Instruction = Provide a character-exact reproduction of the lines from the line with "X457087Y307087D02*" to the end of the entries.

Saved entries =
========================================

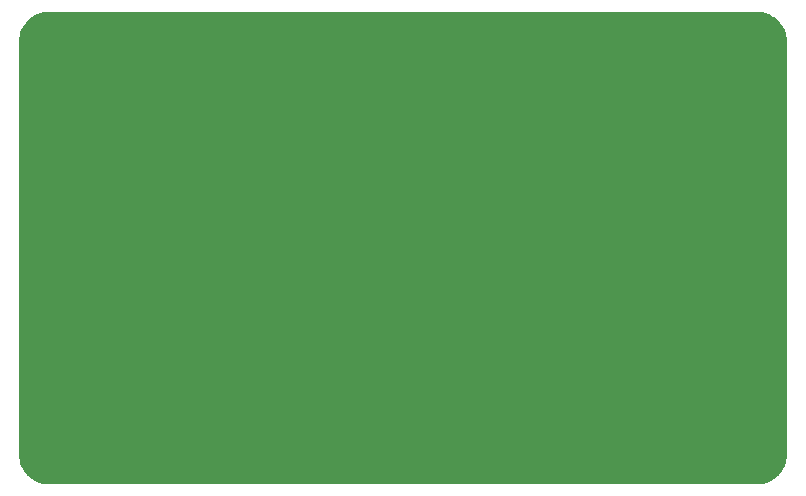
<source format=gbr>
G04 DipTrace 3.1.0.1*
G04 TAS5805Mbis2.Board.gbr*
%MOIN*%
G04 #@! TF.FileFunction,Drawing,Board polygon*
G04 #@! TF.Part,Single*
%FSLAX26Y26*%
G04*
G70*
G90*
G75*
G01*
G04 BoardPoly*
%LPD*%
G36*
X2953071Y492441D2*
X2952598Y482795D1*
X2951181Y473228D1*
X2948819Y463858D1*
X2945591Y454764D1*
X2941457Y446063D1*
X2936496Y437756D1*
X2930748Y430000D1*
X2925669Y424409D1*
X2924252Y422835D1*
X2917087Y416339D1*
X2909331Y410591D1*
X2908346Y410000D1*
X2901024Y405630D1*
X2892323Y401496D1*
X2883228Y398268D1*
X2873858Y395906D1*
X2864291Y394488D1*
X2854646Y394016D1*
X492441D1*
X489449Y394160D1*
X482795Y394488D1*
X473228Y395906D1*
X463858Y398268D1*
X454764Y401496D1*
X446063Y405630D1*
X437756Y410591D1*
X430000Y416339D1*
X422835Y422835D1*
X421404Y424409D1*
X416339Y430000D1*
X410591Y437756D1*
X405630Y446063D1*
X401496Y454764D1*
X398268Y463858D1*
X395906Y473228D1*
X394488Y482795D1*
X394016Y492441D1*
Y498898D1*
Y505039D1*
Y585669D1*
Y590866D1*
Y1771969D1*
Y1795118D1*
Y1870394D1*
X394278Y1875748D1*
X394488Y1880039D1*
X395906Y1889606D1*
X398268Y1898976D1*
X401496Y1908071D1*
X405630Y1916772D1*
X410591Y1925079D1*
X416339Y1932835D1*
X422835Y1940000D1*
X430000Y1946496D1*
X437756Y1952244D1*
X446063Y1957205D1*
X454764Y1961339D1*
X463858Y1964567D1*
X473228Y1966929D1*
X482795Y1968346D1*
X489449Y1968675D1*
X492441Y1968819D1*
X2854646D1*
X2864291Y1968346D1*
X2873858Y1966929D1*
X2883228Y1964567D1*
X2892323Y1961339D1*
X2901024Y1957205D1*
X2908346Y1952835D1*
X2909331Y1952244D1*
X2917087Y1946496D1*
X2924252Y1940000D1*
X2930709Y1932835D1*
X2936496Y1925079D1*
X2941457Y1916772D1*
X2945591Y1908071D1*
X2948819Y1898976D1*
X2951181Y1889606D1*
X2952598Y1880039D1*
X2952808Y1875748D1*
X2953071Y1870394D1*
Y1863937D1*
Y1858675D1*
Y1853793D1*
Y1848465D1*
Y1843465D1*
Y1837913D1*
Y1832769D1*
Y1826916D1*
Y1820958D1*
Y1814659D1*
Y1771969D1*
Y590866D1*
Y585669D1*
Y505039D1*
Y492441D1*
G37*
M02*

</source>
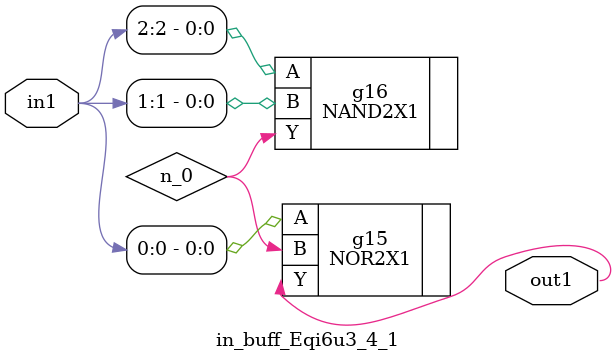
<source format=v>
`timescale 1ps / 1ps


module in_buff_Eqi6u3_4_1(in1, out1);
  input [2:0] in1;
  output out1;
  wire [2:0] in1;
  wire out1;
  wire n_0;
  NOR2X1 g15(.A (in1[0]), .B (n_0), .Y (out1));
  NAND2X1 g16(.A (in1[2]), .B (in1[1]), .Y (n_0));
endmodule



</source>
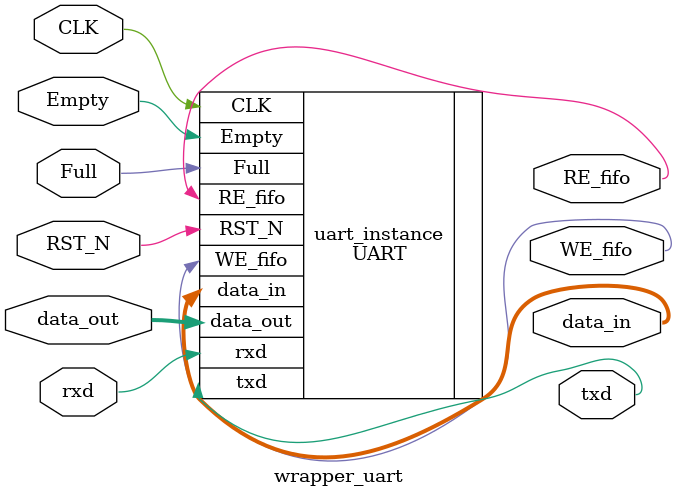
<source format=v>
module wrapper_uart (
    input  wire CLK, RST_N, 
    input  wire rxd, Empty, Full,
    input  wire [7:0] data_out, 
    // input  wire Finish_wb,
    output wire txd, RE_fifo, WE_fifo,
    output wire [7:0] data_in
);

    UART uart_instance(.CLK(CLK), .RST_N(RST_N), .rxd(rxd), .txd(txd), .Empty(Empty), .Full(Full), .data_out(data_out), 
                       .RE_fifo(RE_fifo), .WE_fifo(WE_fifo), .data_in(data_in));

endmodule

</source>
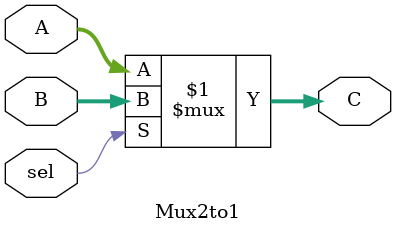
<source format=v>
module Mux2to1 (
  input [31:0] A,B,
  input sel,
  output [31:0] C
);
assign C = sel ? B : A ;
endmodule

</source>
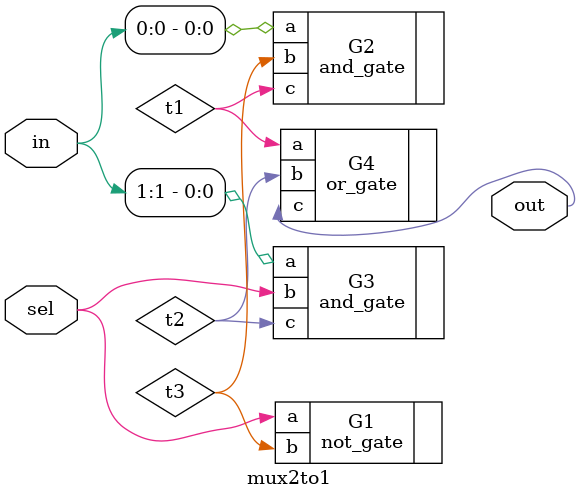
<source format=v>
`timescale 1ns / 1ps
module mux2to1(
    input [1:0] in,
    input sel,
    output out
    );
	 wire t1, t2, t3;
	 
	 not_gate G1(.a(sel), .b(t3));
	 and_gate G2(.a(in[0]), .b(t3),  .c(t1));
	 and_gate G3(.a(in[1]), .b(sel), .c(t2));      // .b(~sel) didn't worked,a not gate added to complement sel 
	 or_gate  G4(.a(t1), .b(t2), .c(out));

endmodule

</source>
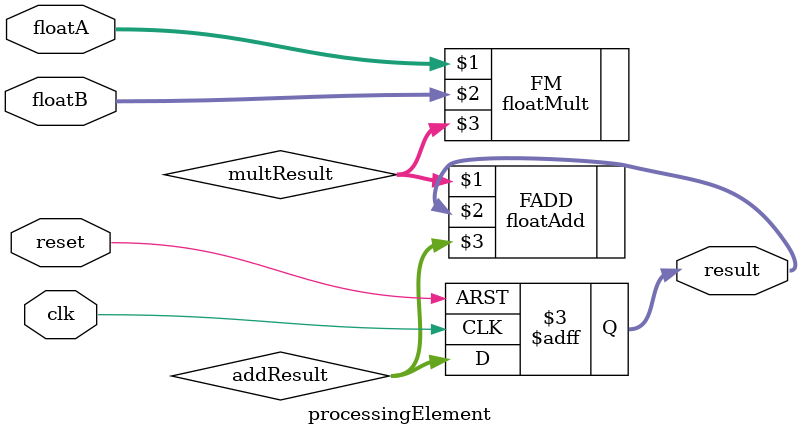
<source format=v>
`timescale 100 ns / 10 ps

module processingElement(clk,reset,floatA,floatB,result);

localparam DATA_WIDTH = 16;

input clk, reset;
input [DATA_WIDTH-1:0] floatA, floatB;
output reg [DATA_WIDTH-1:0] result;

wire [DATA_WIDTH-1:0] multResult;
wire [DATA_WIDTH-1:0] addResult;

floatMult FM (floatA,floatB,multResult);
floatAdd FADD (multResult,result,addResult);

always @ (posedge clk or posedge reset) begin
	if (reset == 1'b1) begin
		result = 0;
	end else begin
		result = addResult;
	end
end

endmodule

</source>
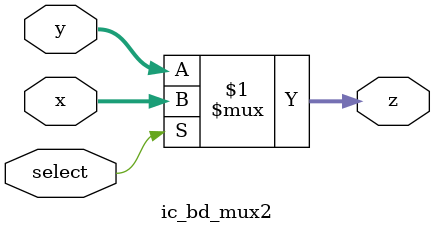
<source format=v>
module ic_bd_mux2 (
			select,
			x,
			y,
			z
		);

input 			select;
input	[95:0] 	x,
				      y;
output	[95:0]	z;
				
assign z = (select) ? x : y;
		
endmodule 

</source>
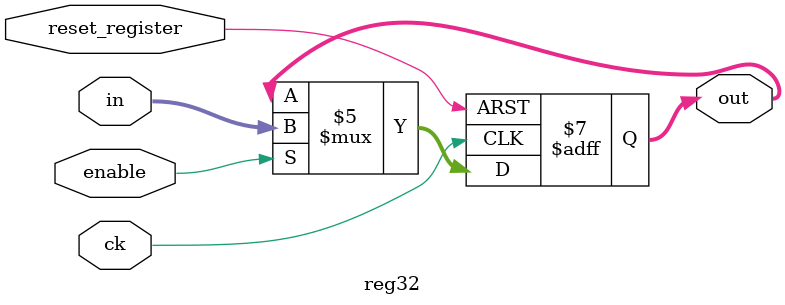
<source format=sv>

module reg32(reset_register,ck,  enable, in, out);
	
	input logic  reset_register,ck, enable;
	input logic[31:0] in;
	output logic[31:0] out;
	
	always@(posedge ck or posedge reset_register) begin
		if(reset_register == 1'b1) begin
			out = 32'b0;
		end
		else if(enable == 1'b1) begin
			out = in;
		end
	end
	
endmodule


</source>
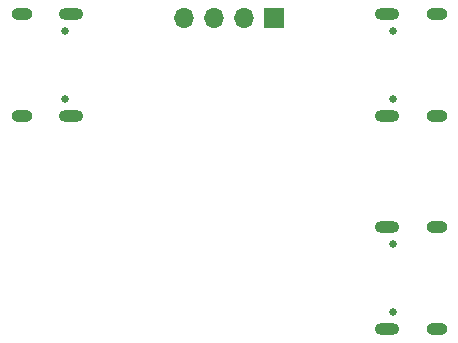
<source format=gbr>
G04 #@! TF.GenerationSoftware,KiCad,Pcbnew,8.0.8*
G04 #@! TF.CreationDate,2025-08-23T08:43:18-04:00*
G04 #@! TF.ProjectId,project-hw-usbc-mux-demux,70726f6a-6563-4742-9d68-772d75736263,rev?*
G04 #@! TF.SameCoordinates,Original*
G04 #@! TF.FileFunction,Soldermask,Bot*
G04 #@! TF.FilePolarity,Negative*
%FSLAX46Y46*%
G04 Gerber Fmt 4.6, Leading zero omitted, Abs format (unit mm)*
G04 Created by KiCad (PCBNEW 8.0.8) date 2025-08-23 08:43:18*
%MOMM*%
%LPD*%
G01*
G04 APERTURE LIST*
%ADD10C,0.650000*%
%ADD11O,2.100000X1.000000*%
%ADD12O,1.800000X1.000000*%
%ADD13R,1.700000X1.700000*%
%ADD14O,1.700000X1.700000*%
G04 APERTURE END LIST*
D10*
X63895000Y-46890000D03*
X63895000Y-41110000D03*
D11*
X63395000Y-48320000D03*
D12*
X67575000Y-48320000D03*
D11*
X63395000Y-39680000D03*
D12*
X67575000Y-39680000D03*
D10*
X63895000Y-28890000D03*
X63895000Y-23110000D03*
D11*
X63395000Y-30320000D03*
D12*
X67575000Y-30320000D03*
D11*
X63395000Y-21680000D03*
D12*
X67575000Y-21680000D03*
D10*
X36105000Y-23110000D03*
X36105000Y-28890000D03*
D11*
X36605000Y-21680000D03*
D12*
X32425000Y-21680000D03*
D11*
X36605000Y-30320000D03*
D12*
X32425000Y-30320000D03*
D13*
X53800000Y-22000000D03*
D14*
X51260000Y-22000000D03*
X48720000Y-22000000D03*
X46180000Y-22000000D03*
M02*

</source>
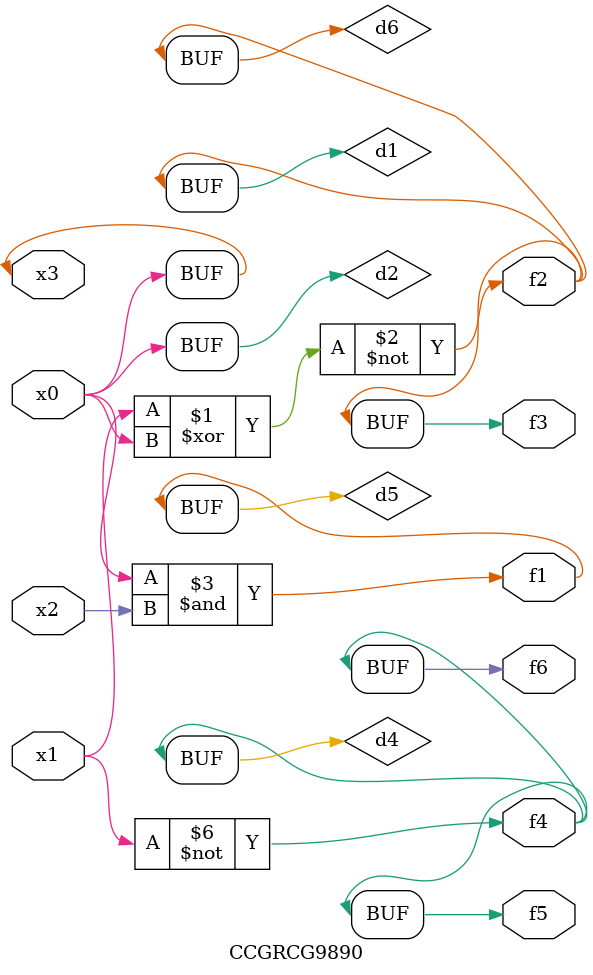
<source format=v>
module CCGRCG9890(
	input x0, x1, x2, x3,
	output f1, f2, f3, f4, f5, f6
);

	wire d1, d2, d3, d4, d5, d6;

	xnor (d1, x1, x3);
	buf (d2, x0, x3);
	nand (d3, x0, x2);
	not (d4, x1);
	nand (d5, d3);
	or (d6, d1);
	assign f1 = d5;
	assign f2 = d6;
	assign f3 = d6;
	assign f4 = d4;
	assign f5 = d4;
	assign f6 = d4;
endmodule

</source>
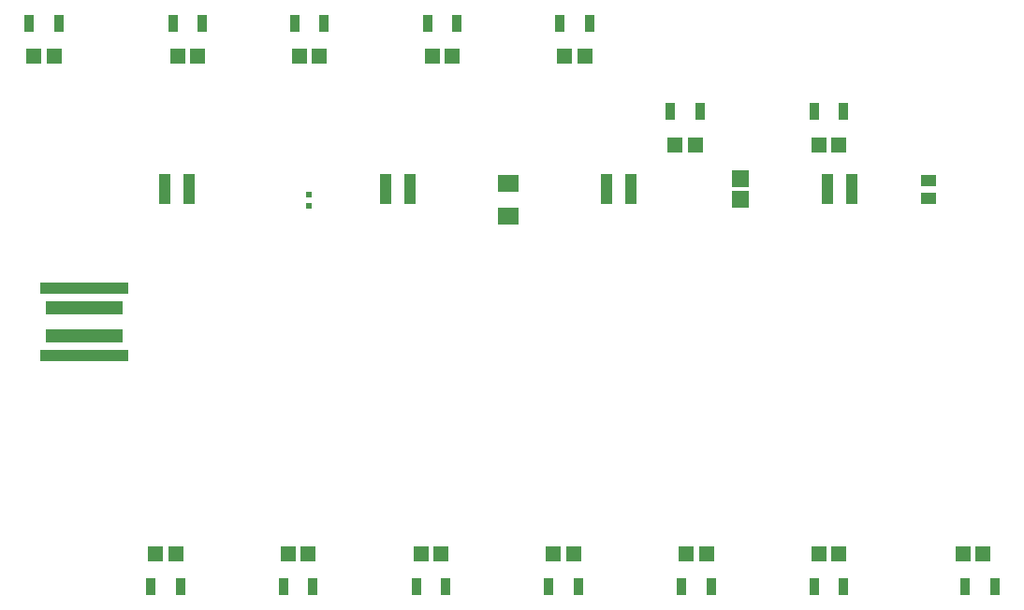
<source format=gbp>
G04*
G04 #@! TF.GenerationSoftware,Altium Limited,Altium Designer,21.1.1 (26)*
G04*
G04 Layer_Color=128*
%FSLAX25Y25*%
%MOIN*%
G70*
G04*
G04 #@! TF.SameCoordinates,037F275B-A6FD-482A-AA4E-5CA96C5587D5*
G04*
G04*
G04 #@! TF.FilePolarity,Positive*
G04*
G01*
G75*
%ADD30R,0.03543X0.06102*%
%ADD31R,0.05500X0.05800*%
%ADD32R,0.05315X0.03937*%
%ADD33R,0.07316X0.05928*%
%ADD34R,0.01968X0.01968*%
%ADD35R,0.02047X0.02205*%
%ADD36R,0.06127X0.05924*%
%ADD37R,0.03937X0.10630*%
%ADD38R,0.31500X0.04300*%
%ADD39R,0.27600X0.04900*%
D30*
X164075Y366142D02*
D03*
X174508D02*
D03*
X443602Y334646D02*
D03*
X454035D02*
D03*
X497441Y165354D02*
D03*
X507874D02*
D03*
X217815Y165354D02*
D03*
X207382D02*
D03*
X225689Y366142D02*
D03*
X215256D02*
D03*
X268996D02*
D03*
X258563D02*
D03*
X316240D02*
D03*
X305807D02*
D03*
X363484D02*
D03*
X353051D02*
D03*
X402854Y334646D02*
D03*
X392421D02*
D03*
X443602Y165354D02*
D03*
X454035D02*
D03*
X396358D02*
D03*
X406791D02*
D03*
X349114D02*
D03*
X359547D02*
D03*
X301870D02*
D03*
X312303D02*
D03*
X254626D02*
D03*
X265059D02*
D03*
D31*
X172838Y354331D02*
D03*
X165745D02*
D03*
X496454Y177165D02*
D03*
X503546D02*
D03*
X216145D02*
D03*
X209052D02*
D03*
X216926Y354331D02*
D03*
X224019D02*
D03*
X260233D02*
D03*
X267326D02*
D03*
X307477D02*
D03*
X314570D02*
D03*
X354721D02*
D03*
X361814D02*
D03*
X394091Y322835D02*
D03*
X401184D02*
D03*
X445272D02*
D03*
X452365D02*
D03*
X445272Y177165D02*
D03*
X452365D02*
D03*
X398028D02*
D03*
X405121D02*
D03*
X350784D02*
D03*
X357877D02*
D03*
X303540D02*
D03*
X310633D02*
D03*
X256296D02*
D03*
X263389D02*
D03*
D32*
X484252Y303937D02*
D03*
Y310236D02*
D03*
D33*
X334646Y297338D02*
D03*
Y308962D02*
D03*
D34*
X263779Y301181D02*
D03*
D35*
Y305118D02*
D03*
D36*
X417323Y303540D02*
D03*
Y310633D02*
D03*
D37*
X457087Y307087D02*
D03*
X448425D02*
D03*
X378346D02*
D03*
X369685D02*
D03*
X299606D02*
D03*
X290945D02*
D03*
X220866D02*
D03*
X212205D02*
D03*
D38*
X183503Y247815D02*
D03*
Y271870D02*
D03*
D39*
Y264764D02*
D03*
Y254921D02*
D03*
M02*

</source>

========================================

Result for this task =
X457087Y307087D02*
D03*
X448425D02*
D03*
X378346D02*
D03*
X369685D02*
D03*
X299606D02*
D03*
X290945D02*
D03*
X220866D02*
D03*
X212205D02*
D03*
D38*
X183503Y247815D02*
D03*
Y271870D02*
D03*
D39*
Y264764D02*
D03*
Y254921D02*
D03*
M02*

</source>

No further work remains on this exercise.